Document text:
********
Snow leopard survey

News Excerpt:

According to a groundbreaking four-year study, the results of which were recently released, India has an estimated population of 718 snow leopards in the wild.

About Leopard Survey:

  • The Snow Leopard Population Assessment in India (SPAI) began in 2019 and involves the World Wide Fund for Nature-India and the Nature Conservation Foundation, Mysuru, along with the WII.
  • The maximum number of cats were estimated to be in Ladakh (477), followed by Uttarakhand (124), Himachal Pradesh (51), Arunachal Pradesh (36), Sikkim (21), and Jammu and Kashmir (9).
  • The current estimate puts the number of Indian snow leopards from 10-15% of the global population.
  • The exercise involved setting up cameras, or ‘camera traps,’ in 1,971 locations and surveying 13,450 km worth of trails which teams surveyed for recording signs of snow leopards such as scat, hair and other body markers.
    • Much like the approach used in surveys to estimate tiger numbers, States conducted the surveys and the Dehradun-based Wildlife Institute of India, an autonomous body of the Union Environment Ministry., 
    • They used software and statistical methods to estimate the number of individual cats that are present but not caught on camera and combined them with those caught on camera.
  • According to the Environment Ministry, scientific surveys began in the 1980s to estimate their numbers though the area over which the animal ranged was undefined due to a lack of extensive nationwide assessments.
    • Previous assessments have estimated the animal’s population at 400-700. Before 2016, approximately one-third of the range (around ca. 100,347 km2) received “minimal research attention.”
    • Recent status surveys have significantly increased understanding, providing preliminary information for 80% of the range (about 79,745 km2), compared to 56% in 2016.

About Snow Leopard 

  • The snow leopard is classified as ‘vulnerable’ by the International Union for the Conservation of Nature and faces threats such from free ranging dogs, human wildlife conflicts, and poaching.
  • It is defined as Schedule-I species of the Indian Wildlife (Protection) Act, 1972.
  • Habitat: mountainous landscape of central Asia covering Ladakh, Himachal Pradesh, Uttarakhand, and Sikkim.
********
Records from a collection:

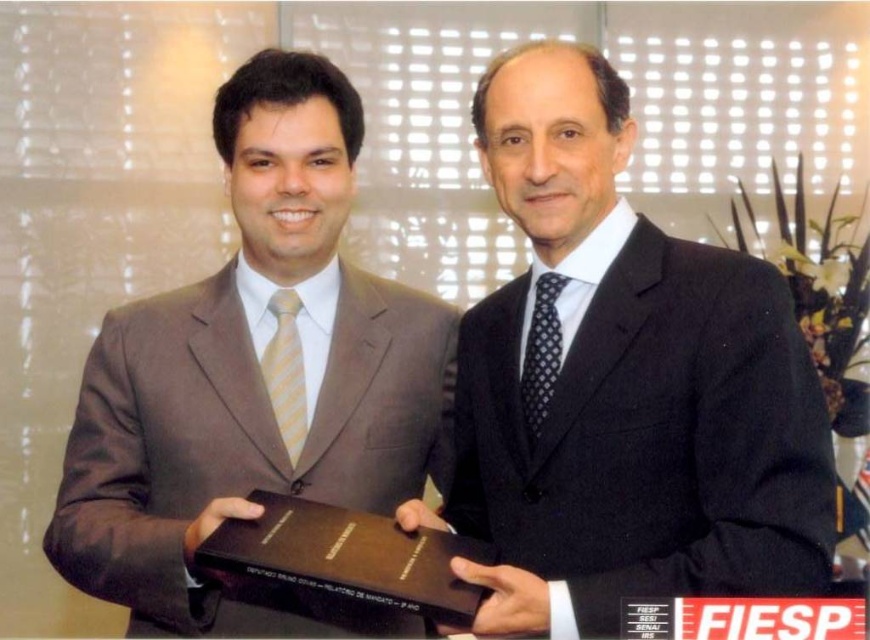
Looking at this image, you are a photographer setting up a photo shoot for two men holding certificates. The men are wearing the black matte suit at center and brown suit at left. You need to ensure that the narrower suit is positioned to the right side of the frame to balance the composition. Which suit should you place on the right?

The black matte suit at center has a lesser width compared to the brown suit at left, so you should place the black matte suit at center on the right side of the frame to balance the composition.

You are a photographer setting up for an event. You need to position a light source to the right of the brown suit at left to highlight it. Is the light source placement feasible given their current positions?

The brown suit at left is located at point (255,384), so placing the light source to the right of it should be feasible as long as there is space in that direction.

You are a photographer setting up for a formal event. You need to position two suits for a photo shoot. The black matte suit at center and the brown suit at left must be arranged based on their positions in the original image. Which suit should be placed higher to replicate the original setup?

Result: The black matte suit at center should be placed higher than the brown suit at left to replicate the original setup as described.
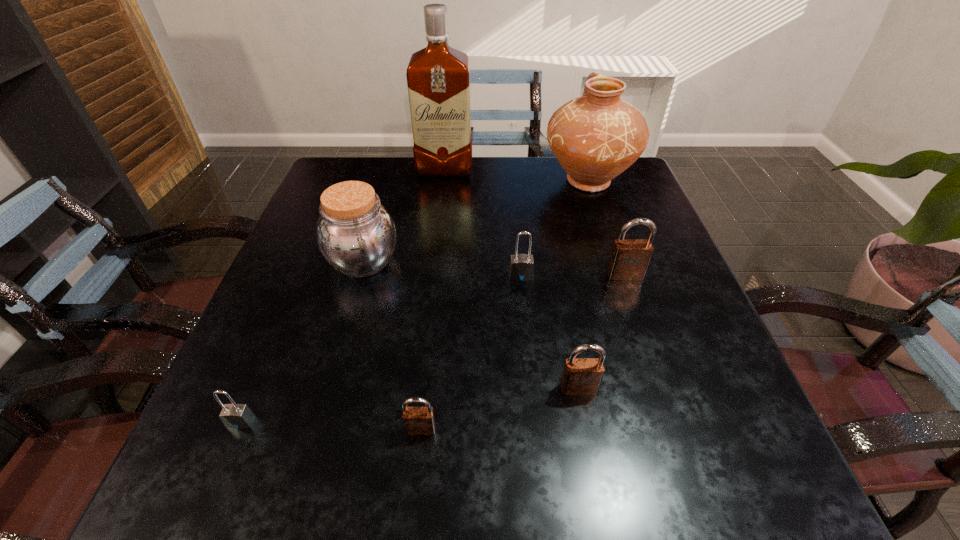
You are a GUI agent. You are given a task and a screenshot of the screen. Output one action in this format:
    pyautogui.click(x=<x>, y=<y>)
    Task: Click on the liquor
    This screenshot has width=960, height=540.
    Given the screenshot: What is the action you would take?
    pyautogui.click(x=438, y=77)

The image size is (960, 540). I want to click on the second tallest object, so click(595, 137).

The width and height of the screenshot is (960, 540). In order to click on jar in this screenshot , I will do `click(356, 234)`.

Identify the location of the tallest padlock. This screenshot has width=960, height=540. (630, 258).

Identify the location of the rightmost brown padlock. Image resolution: width=960 pixels, height=540 pixels. click(630, 258).

The height and width of the screenshot is (540, 960). In order to click on the bigger gray padlock in this screenshot , I will do `click(521, 267)`.

Where is `the farther gray padlock`? This screenshot has height=540, width=960. the farther gray padlock is located at coordinates (521, 267).

Where is `the second padlock from right to left`? The width and height of the screenshot is (960, 540). the second padlock from right to left is located at coordinates (581, 376).

The image size is (960, 540). In order to click on the second brown padlock from left to right in this screenshot , I will do `click(581, 376)`.

In order to click on the nearer gray padlock in this screenshot , I will do `click(237, 416)`.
********
Work request 1:
Repeat the part of the snow leopard survey text starting at "About Snow Leopard" and ending at "conflicts, and poaching.", word for word.
Work request 2:
Answer these questions using the snow leopard survey text.
(a) In what year did the Snow Leopard Population Assessment in India begin?
(b) How many snow leopards were estimated to be in Ladakh?
(c) How does the International Union for the Conservation of Nature classify the snow leopard?
You do not need the material to complete this work.

Your solution 1:
About Snow Leopard 

  • The snow leopard is classified as ‘vulnerable’ by the International Union for the Conservation of Nature and faces threats such from free ranging dogs, human wildlife conflicts, and poaching.

Your solution 2:
(a) 2019
(b) 477
(c) As "vulnerable"